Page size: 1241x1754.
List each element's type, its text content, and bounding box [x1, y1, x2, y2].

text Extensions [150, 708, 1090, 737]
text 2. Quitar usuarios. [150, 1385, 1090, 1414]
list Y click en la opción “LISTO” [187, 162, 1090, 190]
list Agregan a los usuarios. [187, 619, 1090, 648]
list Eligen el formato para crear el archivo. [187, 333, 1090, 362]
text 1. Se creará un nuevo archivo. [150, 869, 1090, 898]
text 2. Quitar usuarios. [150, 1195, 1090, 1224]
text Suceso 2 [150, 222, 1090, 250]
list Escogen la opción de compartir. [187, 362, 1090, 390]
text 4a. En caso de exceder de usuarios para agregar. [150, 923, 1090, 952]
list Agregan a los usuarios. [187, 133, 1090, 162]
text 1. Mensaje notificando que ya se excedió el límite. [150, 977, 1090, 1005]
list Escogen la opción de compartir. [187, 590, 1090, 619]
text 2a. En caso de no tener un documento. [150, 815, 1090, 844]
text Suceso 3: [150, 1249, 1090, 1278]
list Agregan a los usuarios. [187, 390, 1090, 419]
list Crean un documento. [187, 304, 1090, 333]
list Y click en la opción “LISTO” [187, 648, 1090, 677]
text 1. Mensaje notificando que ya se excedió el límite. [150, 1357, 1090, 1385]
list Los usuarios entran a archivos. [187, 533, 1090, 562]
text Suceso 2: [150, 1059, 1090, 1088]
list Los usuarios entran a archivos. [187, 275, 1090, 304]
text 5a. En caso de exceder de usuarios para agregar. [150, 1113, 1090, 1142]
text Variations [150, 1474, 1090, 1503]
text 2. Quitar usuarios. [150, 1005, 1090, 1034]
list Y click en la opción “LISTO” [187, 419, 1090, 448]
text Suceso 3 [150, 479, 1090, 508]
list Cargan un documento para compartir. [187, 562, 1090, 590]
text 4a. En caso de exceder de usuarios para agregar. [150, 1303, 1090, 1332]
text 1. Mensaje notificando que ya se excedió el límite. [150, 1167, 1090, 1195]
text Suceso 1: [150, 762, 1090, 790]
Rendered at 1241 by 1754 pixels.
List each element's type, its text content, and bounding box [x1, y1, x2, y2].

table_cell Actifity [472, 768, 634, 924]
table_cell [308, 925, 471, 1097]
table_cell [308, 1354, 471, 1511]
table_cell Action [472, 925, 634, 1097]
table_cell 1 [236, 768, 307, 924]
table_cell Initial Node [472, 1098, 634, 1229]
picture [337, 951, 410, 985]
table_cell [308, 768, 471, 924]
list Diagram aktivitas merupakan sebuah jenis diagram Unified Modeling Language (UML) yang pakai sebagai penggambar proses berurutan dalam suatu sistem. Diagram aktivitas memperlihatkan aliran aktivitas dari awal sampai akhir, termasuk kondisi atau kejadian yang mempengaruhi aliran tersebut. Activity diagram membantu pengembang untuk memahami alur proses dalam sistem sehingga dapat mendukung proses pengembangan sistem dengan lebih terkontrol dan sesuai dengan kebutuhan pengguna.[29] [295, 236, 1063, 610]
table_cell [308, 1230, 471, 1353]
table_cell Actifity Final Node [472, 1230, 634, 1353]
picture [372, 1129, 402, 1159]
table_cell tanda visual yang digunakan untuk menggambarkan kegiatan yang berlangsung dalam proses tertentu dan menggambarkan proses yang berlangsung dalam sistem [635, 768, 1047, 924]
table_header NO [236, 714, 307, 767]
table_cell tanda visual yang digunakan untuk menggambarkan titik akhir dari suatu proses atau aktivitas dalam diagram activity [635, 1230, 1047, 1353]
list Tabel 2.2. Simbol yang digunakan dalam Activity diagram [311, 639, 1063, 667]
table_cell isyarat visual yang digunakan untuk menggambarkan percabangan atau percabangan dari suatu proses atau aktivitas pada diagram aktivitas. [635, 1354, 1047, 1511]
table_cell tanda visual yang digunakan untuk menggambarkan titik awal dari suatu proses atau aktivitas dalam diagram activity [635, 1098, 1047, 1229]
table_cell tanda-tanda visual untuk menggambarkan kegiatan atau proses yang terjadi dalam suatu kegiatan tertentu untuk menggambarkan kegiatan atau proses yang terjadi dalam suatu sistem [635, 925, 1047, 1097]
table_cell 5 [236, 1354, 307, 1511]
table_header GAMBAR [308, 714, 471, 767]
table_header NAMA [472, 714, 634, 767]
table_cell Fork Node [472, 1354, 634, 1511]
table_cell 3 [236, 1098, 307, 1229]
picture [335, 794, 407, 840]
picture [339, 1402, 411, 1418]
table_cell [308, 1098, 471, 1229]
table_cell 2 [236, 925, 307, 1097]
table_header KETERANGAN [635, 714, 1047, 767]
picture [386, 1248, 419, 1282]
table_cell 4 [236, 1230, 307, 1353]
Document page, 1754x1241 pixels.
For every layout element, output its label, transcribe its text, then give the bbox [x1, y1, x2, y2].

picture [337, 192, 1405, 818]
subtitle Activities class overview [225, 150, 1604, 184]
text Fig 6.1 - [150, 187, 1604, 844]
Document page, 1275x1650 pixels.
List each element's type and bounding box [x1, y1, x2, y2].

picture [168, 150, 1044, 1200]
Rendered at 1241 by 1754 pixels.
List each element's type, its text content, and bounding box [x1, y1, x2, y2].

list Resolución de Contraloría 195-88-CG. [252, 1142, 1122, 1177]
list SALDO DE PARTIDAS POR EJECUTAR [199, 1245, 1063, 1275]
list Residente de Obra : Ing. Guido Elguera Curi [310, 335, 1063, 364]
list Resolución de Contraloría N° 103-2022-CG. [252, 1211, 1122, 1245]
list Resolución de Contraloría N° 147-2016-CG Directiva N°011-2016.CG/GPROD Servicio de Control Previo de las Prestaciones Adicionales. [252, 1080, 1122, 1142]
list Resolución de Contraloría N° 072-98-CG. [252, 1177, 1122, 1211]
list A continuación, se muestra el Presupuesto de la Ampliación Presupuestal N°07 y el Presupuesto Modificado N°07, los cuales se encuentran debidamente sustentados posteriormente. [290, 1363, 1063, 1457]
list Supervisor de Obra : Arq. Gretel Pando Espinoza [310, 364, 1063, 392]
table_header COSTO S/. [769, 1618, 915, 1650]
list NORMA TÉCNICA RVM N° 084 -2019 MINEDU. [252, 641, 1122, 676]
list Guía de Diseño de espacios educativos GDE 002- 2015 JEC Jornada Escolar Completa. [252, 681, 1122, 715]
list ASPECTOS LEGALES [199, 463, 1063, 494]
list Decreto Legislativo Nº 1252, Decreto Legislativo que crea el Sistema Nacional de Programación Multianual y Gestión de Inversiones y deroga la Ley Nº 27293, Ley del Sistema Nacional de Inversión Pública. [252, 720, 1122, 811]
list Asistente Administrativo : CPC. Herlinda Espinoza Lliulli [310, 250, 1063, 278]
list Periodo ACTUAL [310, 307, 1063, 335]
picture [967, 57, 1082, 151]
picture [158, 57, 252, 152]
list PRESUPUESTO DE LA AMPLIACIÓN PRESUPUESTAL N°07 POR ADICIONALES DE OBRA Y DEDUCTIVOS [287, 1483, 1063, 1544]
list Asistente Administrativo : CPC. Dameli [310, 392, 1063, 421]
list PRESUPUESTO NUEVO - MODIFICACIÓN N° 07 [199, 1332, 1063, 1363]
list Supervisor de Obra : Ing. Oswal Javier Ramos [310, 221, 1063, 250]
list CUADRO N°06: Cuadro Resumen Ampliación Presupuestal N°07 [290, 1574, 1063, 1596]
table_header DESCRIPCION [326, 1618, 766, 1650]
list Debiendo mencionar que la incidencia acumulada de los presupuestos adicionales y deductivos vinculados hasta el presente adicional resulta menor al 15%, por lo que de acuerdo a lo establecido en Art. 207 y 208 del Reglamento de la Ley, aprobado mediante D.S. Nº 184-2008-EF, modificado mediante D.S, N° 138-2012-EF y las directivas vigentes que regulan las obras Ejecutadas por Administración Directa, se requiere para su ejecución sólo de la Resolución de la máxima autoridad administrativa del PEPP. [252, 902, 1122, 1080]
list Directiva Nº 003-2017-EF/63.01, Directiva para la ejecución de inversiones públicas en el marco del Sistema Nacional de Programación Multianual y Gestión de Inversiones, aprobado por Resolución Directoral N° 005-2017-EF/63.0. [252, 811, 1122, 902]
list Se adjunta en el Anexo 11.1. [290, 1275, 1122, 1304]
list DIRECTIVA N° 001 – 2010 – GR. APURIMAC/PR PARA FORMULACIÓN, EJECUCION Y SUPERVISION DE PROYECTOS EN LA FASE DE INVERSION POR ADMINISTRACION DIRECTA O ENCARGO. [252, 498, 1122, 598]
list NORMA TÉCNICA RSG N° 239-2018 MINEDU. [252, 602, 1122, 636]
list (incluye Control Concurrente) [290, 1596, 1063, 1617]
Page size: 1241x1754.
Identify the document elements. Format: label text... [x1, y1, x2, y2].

====

▸ **TO DO**: Could you state how many lines of the data include the word "LISTO"? Only the number is needed.

▸ **EXERCISE RESPONSE**: 3